Learning shading and lighting without ground truth

David Forsyth

University of Illinois, USA

Abstract

Computer vision research has been revolutionized by a relatively straightforward recipe: obtain annotated data, and apply modern classification or regression techniques, as appropriate. This recipe has solved commercially valuable problems and built fame and fortune for many. But it has also stimulated an arms race -- it is now expensive and hard to use the recipe without large engiineering teams and a lot of money. Furthermore, there are many complicated but essentially simple details that need working out.

I contend that academic computer vision research, rather than working out these details, should look beyond this recipe. Do we really believe that animals have vision because the proprietor issued some early owners of an eyeball with a gold standard dataset? What do we do if we don't have, or can't get, appropriately labelled data? Two natural strategies -- fake the data, or find mathematical structure — seem particularly promising.

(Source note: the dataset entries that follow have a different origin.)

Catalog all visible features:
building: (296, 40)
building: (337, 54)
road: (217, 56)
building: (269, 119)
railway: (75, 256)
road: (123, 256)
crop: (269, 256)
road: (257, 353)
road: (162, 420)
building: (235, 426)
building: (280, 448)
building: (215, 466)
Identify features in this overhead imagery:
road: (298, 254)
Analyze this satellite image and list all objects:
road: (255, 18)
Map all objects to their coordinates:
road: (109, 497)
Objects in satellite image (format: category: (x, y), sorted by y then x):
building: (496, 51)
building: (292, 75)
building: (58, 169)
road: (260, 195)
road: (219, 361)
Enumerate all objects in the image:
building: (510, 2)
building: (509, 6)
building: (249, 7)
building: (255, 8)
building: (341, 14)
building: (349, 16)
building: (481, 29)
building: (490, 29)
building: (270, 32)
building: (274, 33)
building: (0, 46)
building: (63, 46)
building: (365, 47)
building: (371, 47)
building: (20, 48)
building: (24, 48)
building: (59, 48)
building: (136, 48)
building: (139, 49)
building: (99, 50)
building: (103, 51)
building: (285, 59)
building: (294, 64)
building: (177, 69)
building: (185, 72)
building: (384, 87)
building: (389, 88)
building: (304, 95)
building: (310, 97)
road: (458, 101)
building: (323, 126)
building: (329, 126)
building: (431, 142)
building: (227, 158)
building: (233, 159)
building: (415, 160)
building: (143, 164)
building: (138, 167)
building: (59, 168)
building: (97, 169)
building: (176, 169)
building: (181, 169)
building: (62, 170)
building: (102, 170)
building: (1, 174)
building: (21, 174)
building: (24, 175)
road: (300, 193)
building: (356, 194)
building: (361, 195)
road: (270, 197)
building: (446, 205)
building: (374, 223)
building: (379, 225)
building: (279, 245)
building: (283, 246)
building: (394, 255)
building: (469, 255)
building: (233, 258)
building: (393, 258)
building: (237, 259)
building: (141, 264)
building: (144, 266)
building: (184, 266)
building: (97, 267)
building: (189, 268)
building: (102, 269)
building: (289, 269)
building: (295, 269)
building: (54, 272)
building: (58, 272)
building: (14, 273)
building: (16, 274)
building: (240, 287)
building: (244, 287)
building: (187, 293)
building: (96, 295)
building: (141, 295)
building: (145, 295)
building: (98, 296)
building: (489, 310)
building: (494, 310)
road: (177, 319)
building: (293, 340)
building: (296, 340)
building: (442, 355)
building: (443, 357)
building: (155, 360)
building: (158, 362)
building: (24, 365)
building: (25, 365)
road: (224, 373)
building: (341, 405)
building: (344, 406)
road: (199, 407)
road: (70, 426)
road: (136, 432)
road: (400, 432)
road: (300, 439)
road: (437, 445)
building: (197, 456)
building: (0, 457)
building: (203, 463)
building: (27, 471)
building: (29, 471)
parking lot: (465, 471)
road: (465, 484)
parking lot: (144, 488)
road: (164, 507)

Physically based data faking strategies are now quite well established, and I will review strategies used for optic flow problems and for image defogging. The trick extends to other problems of a somewhat local character, and I will demonstrate how data faking leads to really strong methods for recovering bright images from very dark scenes.

Another problem of somewhat local character is intrinsic image decomposition. I will review the classical notion of intrinsic images, and various instatiations of this notion. The simplest version of the idea is a decomposition into albedo and shading. There are now good evaluation procedures for that problem. Suprisingly, early intrinsic image algorithms do quite well in modern competitions, likely because the underlying insights were right. It is quite straightforward to build fake data for this problem, and I will show how fake data can be used to achieve very good results. Simple faked data produces notably better results than either CGI data (hard and unreliable fakery) or real data (hard to get).

Equivariance properties -- for example, the requirement that cropping or scaling an image should crop or scale the albedo, but produce no other form of error -- have been undervalued as constraints. I will demonstrate that aggressively imposing these properties on albedo estimates or brightening estimates leads to major improvements in performance.

Finally, I will use scene relighting — take a picture of a scene, and make it look as though the light were different — to illustrate the value of mathematical structure. This is a novel problem that can draw on a long mathematical tradition, which I will sketch.